Cowan has a unique link to both coaches. He was the head coach of the Carrabec softball team in 2018, Dunphy’s senior season.

Dunphy is one of the most decorated softball players in Carrabec history. She was a two-time Mountain Valley Conference Player of the Year with the Cobras. Dunphy started 85 of her 86 games for Thomas from 2019-2022 (the 2020 season was not played due to the coronavirus pandemic. She finished with a .486 career batting average, four home runs and 67 RBIs.

Dunphy dove straight into coaching after college, coaching middle school softball before taking over the Carrabec program.
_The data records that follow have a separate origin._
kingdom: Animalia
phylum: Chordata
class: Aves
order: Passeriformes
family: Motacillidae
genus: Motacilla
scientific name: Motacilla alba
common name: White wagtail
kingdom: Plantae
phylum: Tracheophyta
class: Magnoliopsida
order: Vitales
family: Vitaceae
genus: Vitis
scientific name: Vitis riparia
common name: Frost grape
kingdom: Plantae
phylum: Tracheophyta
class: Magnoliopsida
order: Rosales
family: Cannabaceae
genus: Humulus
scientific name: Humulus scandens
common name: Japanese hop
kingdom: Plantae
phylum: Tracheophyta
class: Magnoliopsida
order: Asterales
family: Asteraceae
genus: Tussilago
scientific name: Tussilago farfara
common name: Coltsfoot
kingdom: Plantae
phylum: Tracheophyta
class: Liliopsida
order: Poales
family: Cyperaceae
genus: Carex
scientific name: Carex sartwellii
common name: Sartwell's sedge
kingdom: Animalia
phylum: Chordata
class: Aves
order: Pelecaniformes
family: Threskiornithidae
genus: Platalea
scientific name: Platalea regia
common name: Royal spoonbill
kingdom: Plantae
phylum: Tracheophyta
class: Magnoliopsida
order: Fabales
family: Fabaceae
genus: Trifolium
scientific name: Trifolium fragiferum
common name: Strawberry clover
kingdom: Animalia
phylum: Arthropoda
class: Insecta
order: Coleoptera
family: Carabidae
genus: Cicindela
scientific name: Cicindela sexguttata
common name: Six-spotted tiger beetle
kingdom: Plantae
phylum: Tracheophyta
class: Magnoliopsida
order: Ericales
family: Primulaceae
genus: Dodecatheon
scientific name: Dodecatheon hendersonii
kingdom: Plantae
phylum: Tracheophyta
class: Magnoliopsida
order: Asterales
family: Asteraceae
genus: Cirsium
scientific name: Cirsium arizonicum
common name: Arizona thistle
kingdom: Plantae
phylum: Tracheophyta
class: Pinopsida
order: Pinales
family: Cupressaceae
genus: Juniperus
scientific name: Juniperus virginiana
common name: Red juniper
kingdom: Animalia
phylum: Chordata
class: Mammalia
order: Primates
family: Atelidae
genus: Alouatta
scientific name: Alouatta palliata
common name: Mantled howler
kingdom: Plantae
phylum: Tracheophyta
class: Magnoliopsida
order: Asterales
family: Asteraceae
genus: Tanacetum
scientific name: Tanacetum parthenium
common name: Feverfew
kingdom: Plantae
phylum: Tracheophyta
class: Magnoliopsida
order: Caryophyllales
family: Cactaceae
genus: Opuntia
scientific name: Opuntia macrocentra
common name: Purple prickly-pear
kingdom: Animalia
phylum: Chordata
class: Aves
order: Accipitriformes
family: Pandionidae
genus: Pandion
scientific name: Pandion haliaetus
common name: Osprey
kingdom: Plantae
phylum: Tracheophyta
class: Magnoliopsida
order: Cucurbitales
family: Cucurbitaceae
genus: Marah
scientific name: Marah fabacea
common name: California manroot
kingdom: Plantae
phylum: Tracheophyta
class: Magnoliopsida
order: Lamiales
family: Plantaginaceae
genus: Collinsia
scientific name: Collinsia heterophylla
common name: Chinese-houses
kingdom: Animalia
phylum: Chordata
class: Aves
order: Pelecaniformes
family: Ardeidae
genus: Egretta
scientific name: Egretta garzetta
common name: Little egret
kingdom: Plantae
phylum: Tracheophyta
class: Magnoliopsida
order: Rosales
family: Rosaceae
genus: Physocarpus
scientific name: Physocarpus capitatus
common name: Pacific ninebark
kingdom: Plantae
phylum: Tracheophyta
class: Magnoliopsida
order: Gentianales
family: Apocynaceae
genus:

Now in Class D, the Cobras are 3-3.

Like Dunbar, Dunphy also leans on some help from her assistant coaches, which includes her father, Troy Dunphy, a former Carrabec baseball head coach. Bailey Dunphy said she’s still learning to juggle the variety of responsibilities that come with being a high school coach.

“I’m so focused on softball, sometimes I forget that human aspect of the game,” Dunphy said. “You can have a great practice plan laid out, and then get a text message saying, ‘Hey Coach, I’m not going to be there, my ankle’s messed up.’

“I think just working with the players has been almost a learning curve. Every team you’re on, it’s a new set of people. New relationships have to be formed. I don’t want to say that’s a hurdle, but that’s just something that, at the beginning of every season, you just have to form those relationships and make it work for you and the program.”